The nights that followed were full of short, sincere messages.

— The owner of the quiet garden says the buds open in two weeks — Yuyan wrote. — I think it's our place.

— Silence you can hear better — Wen replied. — It's where I'd like to promise.

— My mother embroidered "I hear you" in a script that's hers and now also mine.

— I'll learn to read that script slowly, so I don't skip lines.
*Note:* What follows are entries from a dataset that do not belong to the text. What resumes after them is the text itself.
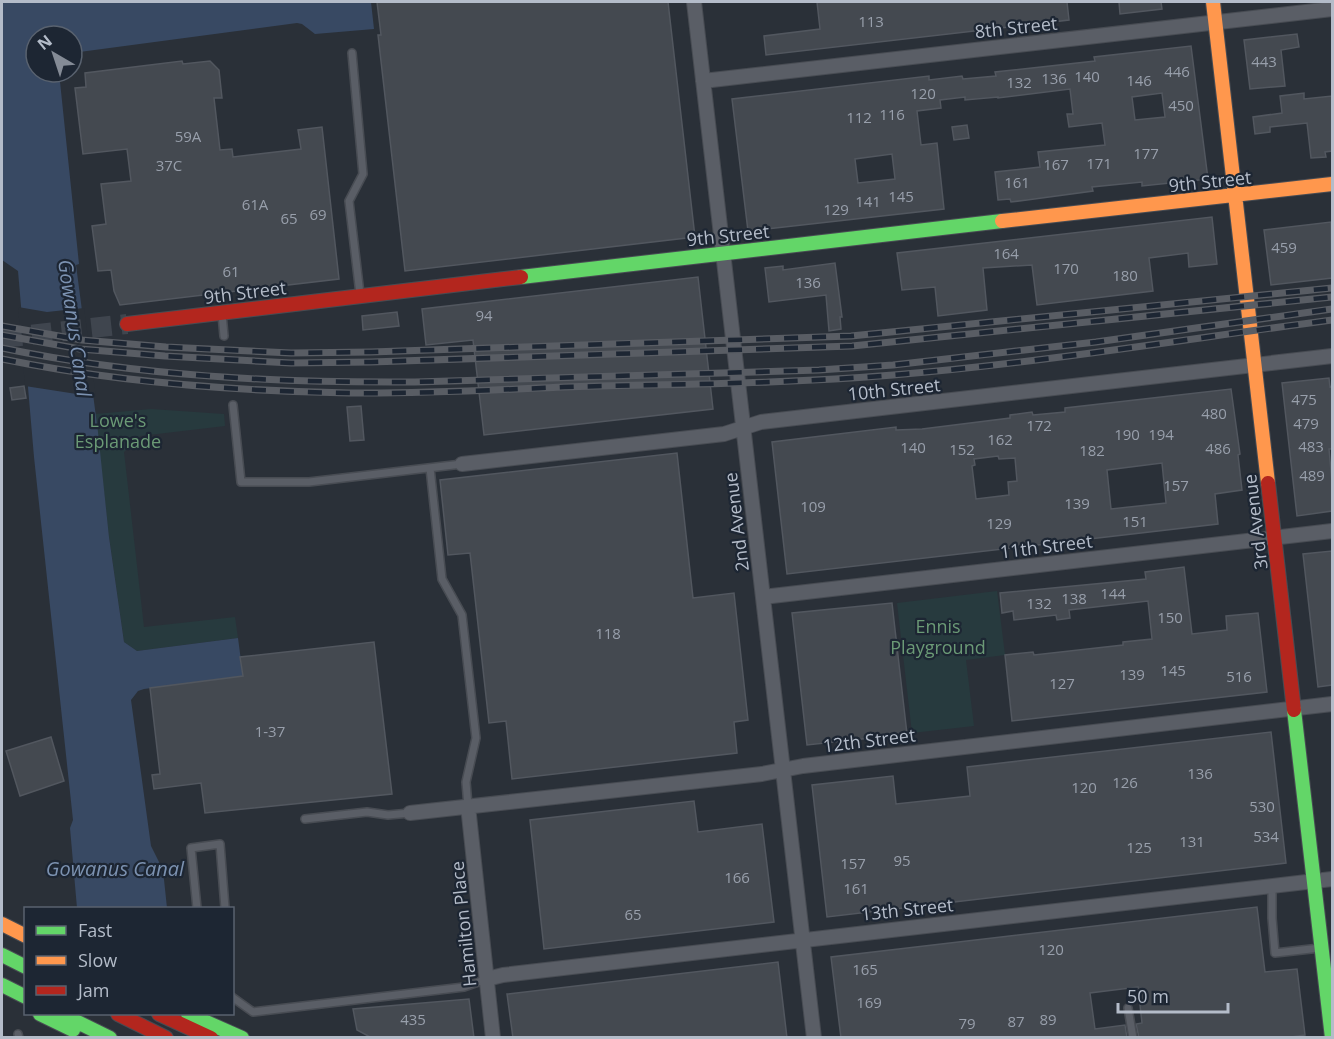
<svg xmlns="http://www.w3.org/2000/svg" width="1334" height="1039" font-family="'Open Sans',sans-serif">
<style>
.green{fill:#273a3e}
.water{fill:#384963}
.pier{fill:#2a3038}
.building{fill:#444950;stroke:#52575f;stroke-width:1.5;fill-rule:evenodd}
.lines{fill:none;stroke-linecap:round;stroke-linejoin:round}
.secondary-tunnel{stroke:#3f454e;stroke-width:20;stroke-dasharray:20 10;stroke-linecap:butt}
.lane-casing{stroke:#484c53;stroke-width:10}
.street-casing{stroke:#484c53;stroke-width:16}
.fast-casing{stroke:#484c53;stroke-width:16}
.slow-casing{stroke:#484c53;stroke-width:16}
.jam-casing{stroke:#484c53;stroke-width:16}
.lane{stroke:#5a5e66;stroke-width:7}
.street{stroke:#5a5e66;stroke-width:14}
.fast{stroke:#63d668;stroke-width:14}
.slow{stroke:#ff974d;stroke-width:14}
.jam{stroke:#b3261e;stroke-width:14}
.rail-casing{stroke:#595d64;stroke-width:7}
.rail{stroke:#1d2633;stroke-width:4.5;stroke-dasharray:14;stroke-linecap:butt}
.labels{text-anchor:middle;dominant-baseline:central;stroke-width:4.5;stroke-linejoin:round;paint-order:stroke}
.number-label{font-size:15px;fill:#989fab}
.street-label{font-size:18px;fill:#b4bcc9;stroke:#1d2633}
.park-label{font-size:18px;fill:#6b9a76;stroke:#1d2633}
.water-label{font-size:20px;font-style:italic;fill:#7c92b1;stroke:#1d2633}
</style>
<rect width="100%" height="100%" fill="#2a3038"/>
<path class="green" d="M151 409 224 414 225 426 140 436 124 452 144 627 235 617 238 638 137 651 124 642 109 537 95 414Z
M997 591 1005 655 966 660 974 726 912 733 897 603Z"/>
<path class="water" d="M2 2H371L374 29 315 34 302 24 297 23 72 53V36H36V72H59L79 264 76 265 98 432 109 537 124 642 137 651 238 638 243 676 144 689 138 691 131 700 151 846 163 870 167 908H77L70 828 73 820 34 457 18 271 2 260Z"/>
<path class="pier" d="M18 307 47 312 84 308 96 397 25 386Z"/>
<path class="building" d="M377 2H668L695 237 405 271 378 35H381Z
M817 2H1067L1069 20 766 55 764 36 820 29Z
M1119 2H1161L1162 9 1120 14Z
M1297 34 1299 47 1281 50 1285 86 1250 89 1244 40Z
M1191 46 1208 179 1142 186V182L1092 187 1093 191 1027 200 1011 202 1010 199 998 200 995 172 1040 167 1038 152 1105 145 1102 123 1069 127 1067 114H1073L1070 89 998 98V97L965 100V97L940 100 941 108 917 111 921 145 937 143 944 209 748 231 732 99 929 76V80L962 76 963 79 996 76 995 72 1095 61 1094 57ZM1162 93 1165 117 1135 120 1132 97ZM892 154 895 179 858 183 855 159Z
M182 61 183 64 210 61 219 70 222 98H214L220 150 232 149 233 157 301 149 298 130 322 127 339 279 120 305 114 291 111 270 98 271 92 226 106 224 101 184 131 181 127 149 83 154 75 88 86 87 85 73Z
M1304 93V99L1332 96V151L1325 152 1326 157 1311 158 1307 123 1270 127V132L1255 134 1253 117 1282 113 1280 96Z
M967 125 969 138 954 140 952 127Z
M1212 217 1217 264 1189 267 1188 253 1149 258 1153 291 1037 305 1032 265 983 268 987 310 938 316 935 287 902 290 897 253Z
M1331 222 1332 278 1271 285 1264 230Z
M835 263 842 317H840L841 329 829 331 826 295 769 302 765 268 783 266V270Z
M698 277 713 409 484 435 473 340 426 345 422 309Z
M397 312 399 326 363 330 362 316Z
M1329 378 1330 387 1332 386V449H1329L1332 482V511L1297 516 1282 383Z
M24 386 26 398 12 400 10 388Z
M1231 389 1240 454 1238 455 1242 490 1215 494 1218 524 787 574 772 442 896 427V430L922 429 1010 418V415L1032 412 1033 415 1065 412V408ZM998 456 999 459 1015 458 1017 481 1008 482 1009 495 976 499 972 466 975 465 974 459ZM1162 463 1166 503 1111 509 1107 470Z
M361 406 364 440 350 441 347 407Z
M677 453 693 598 734 593 748 720 734 722 737 753 512 779 506 721 489 723 470 553 448 555 440 480Z
M1332 551V685L1318 687 1303 554Z
M1184 567 1192 634 1227 630 1226 616 1258 613 1267 692 1012 721 1005 655 1033 652 1034 655 1123 645V642L1152 639 1148 601 1069 610 1070 618 1057 620 1056 615 1014 620 1013 611 1002 613 1000 593 1146 579 1145 572Z
M892 603 907 734 807 745 792 613Z
M374 642 392 794 205 813 201 783 154 789 152 775 160 774 150 688 243 676 240 657Z
M1271 732 1286 863 827 917 812 785 893 776 896 804 970 796 967 767Z
M51 737 64 781 20 796 6 751Z
M694 801 698 832 762 824 774 922 544 949 530 820Z
M1257 907 1265 972 1297 969 1305 1035 1284 1038H1139L1136 1024 1142 1023 1138 987 1090 993 1095 1029 1125 1025 1127 1038H841L831 957Z
M778 962 787 1038H513L507 994Z
M469 999 474 1038H372L357 1030 353 1009Z"/>
<g class="lines">
<path class="secondary-tunnel" d="M2 338 127 324"/>
<g class="lane-casing">
<path id="lane" d="M352 53 363 174 349 201 360 294
M222 314 224 336
M233 405 241 482H309L462 464
M430 468 442 579 462 615 476 738 466 782 468 806
M305 819 367 812 388 815 410 813
M1272 886V918L1275 953 1320 948
M197 908 191 848 220 844 225 908
M232 997 253 1012 464 987 487 979
M1128 1008 1133 1038
M18 1034 19 1038"/>
</g>
<g class="street-casing">
<path id="street" d="M694 2 814 1038
M703 81 1332 9
M462 464 724 434 761 422 1332 356
M763 597 1332 531
M468 806 493 1038
M410 813 762 774 803 766 1332 704
M487 979 503 975 1332 879"/>
</g>
<g class="fast-casing">
<path id="fast" d="M521 277 1002 221
M1294 710 1332 1038
M2 955 26 967
M2 985 26 997
M40 1014 73 1030
M61 1014 110 1038
M188 1014 242 1038"/>
</g>
<g class="slow-casing">
<path id="slow" d="M1213 2 1268 483
M1002 221 1332 184
M2 924 26 936"/>
</g>
<g class="jam-casing">
<path id="jam" d="M127 324 521 277
M1268 483 1294 710
M118 1014 166 1038
M159 1014 211 1038"/>
</g>
<use href="#lane" class="lane"/>
<use href="#street" class="street"/>
<use href="#fast" class="fast"/>
<use href="#slow" class="slow"/>
<use href="#jam" class="jam"/>
<g class="rail-casing">
<path id="rail" d="M2 326 82 340 166 347 291 353 371 352 851 336 1332 288
M2 335 80 349 165 356 291 363 371 362 852 346 1332 297
M2 348C137 376 277 383 415 382L819 370 893 365 1096 342 1332 309
M2 359C115 382 233 391 349 393 420 394 492 390 564 387 673 384 783 384 893 375 1040 363 1186 339 1332 320"/>
</g>
<use href="#rail" class="rail"/>
</g>
<g class="labels">
<g class="number-label">
<text x="871" y="21">113</text>
<text x="1264" y="61">443</text>
<text x="1177" y="71">446</text>
<text x="1087" y="76">140</text>
<text x="1054" y="78">136</text>
<text x="1139" y="80">146</text>
<text x="1019" y="82">132</text>
<text x="923" y="93">120</text>
<text x="1181" y="105">450</text>
<text x="892" y="114">116</text>
<text x="859" y="117">112</text>
<text x="188" y="136">59A</text>
<text x="1146" y="153">177</text>
<text x="1099" y="163">171</text>
<text x="1056" y="164">167</text>
<text x="169" y="165">37C</text>
<text x="1017" y="182">161</text>
<text x="901" y="196">145</text>
<text x="868" y="201">141</text>
<text x="255" y="204">61A</text>
<text x="836" y="209">129</text>
<text x="318" y="214">69</text>
<text x="289" y="218">65</text>
<text x="1284" y="247">459</text>
<text x="1006" y="253">164</text>
<text x="1066" y="268">170</text>
<text x="231" y="271">61</text>
<text x="1125" y="275">180</text>
<text x="808" y="282">136</text>
<text x="484" y="315">94</text>
<text x="1304" y="399">475</text>
<text x="1214" y="413">480</text>
<text x="1306" y="423">479</text>
<text x="1039" y="425">172</text>
<text x="1127" y="434">190</text>
<text x="1161" y="434">194</text>
<text x="1000" y="439">162</text>
<text x="1311" y="446">483</text>
<text x="913" y="447">140</text>
<text x="1218" y="448">486</text>
<text x="962" y="449">152</text>
<text x="1092" y="450">182</text>
<text x="1312" y="475">489</text>
<text x="1176" y="485">157</text>
<text x="1077" y="503">139</text>
<text x="813" y="506">109</text>
<text x="1135" y="521">151</text>
<text x="999" y="523">129</text>
<text x="1113" y="593">144</text>
<text x="1074" y="598">138</text>
<text x="1039" y="603">132</text>
<text x="1170" y="617">150</text>
<text x="608" y="633">118</text>
<text x="1173" y="670">145</text>
<text x="1132" y="674">139</text>
<text x="1239" y="676">516</text>
<text x="1062" y="683">127</text>
<text x="270" y="731">1-37</text>
<text x="1200" y="773">136</text>
<text x="1125" y="782">126</text>
<text x="1084" y="787">120</text>
<text x="1262" y="806">530</text>
<text x="1266" y="836">534</text>
<text x="1192" y="841">131</text>
<text x="1139" y="847">125</text>
<text x="902" y="860">95</text>
<text x="853" y="863">157</text>
<text x="737" y="877">166</text>
<text x="856" y="888">161</text>
<text x="633" y="914">65</text>
<text x="1051" y="949">120</text>
<text x="865" y="969">165</text>
<text x="869" y="1002">169</text>
<text x="413" y="1019">435</text>
<text x="1048" y="1019">89</text>
<text x="1016" y="1021">87</text>
<text x="967" y="1023">79</text>
</g>
<g class="street-label">
<text transform="translate(1016 27) rotate(-6)">8th Street</text>
<text transform="translate(1210 181) rotate(-6)">9th Street</text>
<text transform="translate(728 235) rotate(-6)">9th Street</text>
<text transform="translate(245 292) rotate(-7)">9th Street</text>
<text transform="translate(894 389) rotate(-6)">10th Street</text>
<text transform="translate(736 522) rotate(-97)">2nd Avenue</text>
<text transform="translate(1255 522) rotate(-97)">3rd Avenue</text>
<text transform="translate(1046 546) rotate(-7)">11th Street</text>
<text transform="translate(869 740) rotate(-7)">12th Street</text>
<text transform="translate(907 909) rotate(-6)">13th Street</text>
<text transform="translate(463 924) rotate(-96)">Hamilton Place</text>
</g>
<g class="park-label">
<text x="118" y="420">Lowe's<tspan x="118" dy="21">Esplanade</tspan></text>
<text x="938" y="626">Ennis<tspan x="938" dy="21">Playground</tspan></text>
</g>
<g class="water-label">
<text transform="translate(75 328) rotate(82)">Gowanus Canal</text>
<text x="115" y="868">Gowanus Canal</text>
</g>
</g>
<rect width="1334" height="1039" fill="none" stroke="#b4bcc9" stroke-width="6"/>
<rect x="24" y="907" width="210" height="108" fill="#1d2633" stroke="#59626f" stroke-width="1.5"/>
<rect x="36" y="926" width="30" height="9" fill="#63d668" stroke="#59626f" stroke-width="1.5"/>
<text x="78" y="937" font-size="18" fill="#b4bcc9">Fast</text>
<rect x="36" y="956" width="30" height="9" fill="#ff974d" stroke="#59626f" stroke-width="1.5"/>
<text x="78" y="967" font-size="18" fill="#b4bcc9">Slow</text>
<rect x="36" y="986" width="30" height="9" fill="#b3261e" stroke="#59626f" stroke-width="1.5"/>
<text x="78" y="997" font-size="18" fill="#b4bcc9">Jam</text>
<g transform="translate(54 54) rotate(321)"><circle r="28" fill="#1d2633" stroke="#59626f" stroke-width="1.5"/>
<path d="M0-4.5L10 22L0 15L-10 22Z" fill="#848b96"/>
<text y="-9" font-size="16" font-weight="bold" text-anchor="middle" fill="#b4bcc9">N</text>
</g>
<path d="M1118 1003v9h110v-9" fill="none" stroke="#b4bcc9" stroke-width="3"/>
<text x="1127" y="1003" font-size="18" fill="#b4bcc9" stroke="#1d2633" stroke-width="4.5" paint-order="stroke">50 m</text>
</svg>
And there were small shared lists, made with four hands: whom to invite, whom to thank, which flowers to ask for (plum blossom with white chrysanthemum), who could photograph without intruding. Everything got little ticks, arrows, and tiny hearts Xiaoqing drew in the margins when no one was looking.

On Sunday, Yuyan and Meilan went to see the garden. A low gate, a path of pale gravel, trees getting ready for a promise. The wind moved so little it seemed to be choosing.

— It's here — Meilan said, before her daughter could ask. — I recognize a place when it feels like it's been waiting.

— Me too — Yuyan answered, hearing a small bird say something she couldn't translate but understood.

They walked slowly, imagining wooden chairs, a table for two cups, no arch, no ribbons. A simplicity so precise it became abundance.

— Do you remember the day you brought me that first bouquet of chrysanthemums? — Meilan asked, smiling. — I said the house grew brighter. Today you brought something else. The house grew more… spacious.

Yuyan took her mother's hand. They didn't say much. Sometimes the best language is the shared step.

On the way back, Yuyan stopped on the porch with a cup between her hands. She looked up at the sky where two or three lights had begun to appear that might be stars. She thought of the hospital, the piano, the teahouse, the edge of the handkerchief, the garden waiting. Her heart, far from racing, kept a comfortable tempo, like someone who has learned to listen.

Her phone buzzed.

— "Preparations begin. If I get the tone wrong, will you correct me?" — Wen wrote.

She smiled without noticing and answered:

— "I hear you."

She put the phone away, leaned her shoulder against the doorjamb, and lingered a while longer, discovering that some joys don't have to be big to be whole. Inside, Meilan tried on the brooch with her simple Sunday dress. Outside, a plum tree rehearsed its first bud.

In the air was exactly what they had promised: nothing that shouted. Only a path clear enough for the feet to learn. And a low certainty, almost a murmur: the "yes" hadn't ended that night; it was beginning now, page by page, gesture by gesture—like embroidery.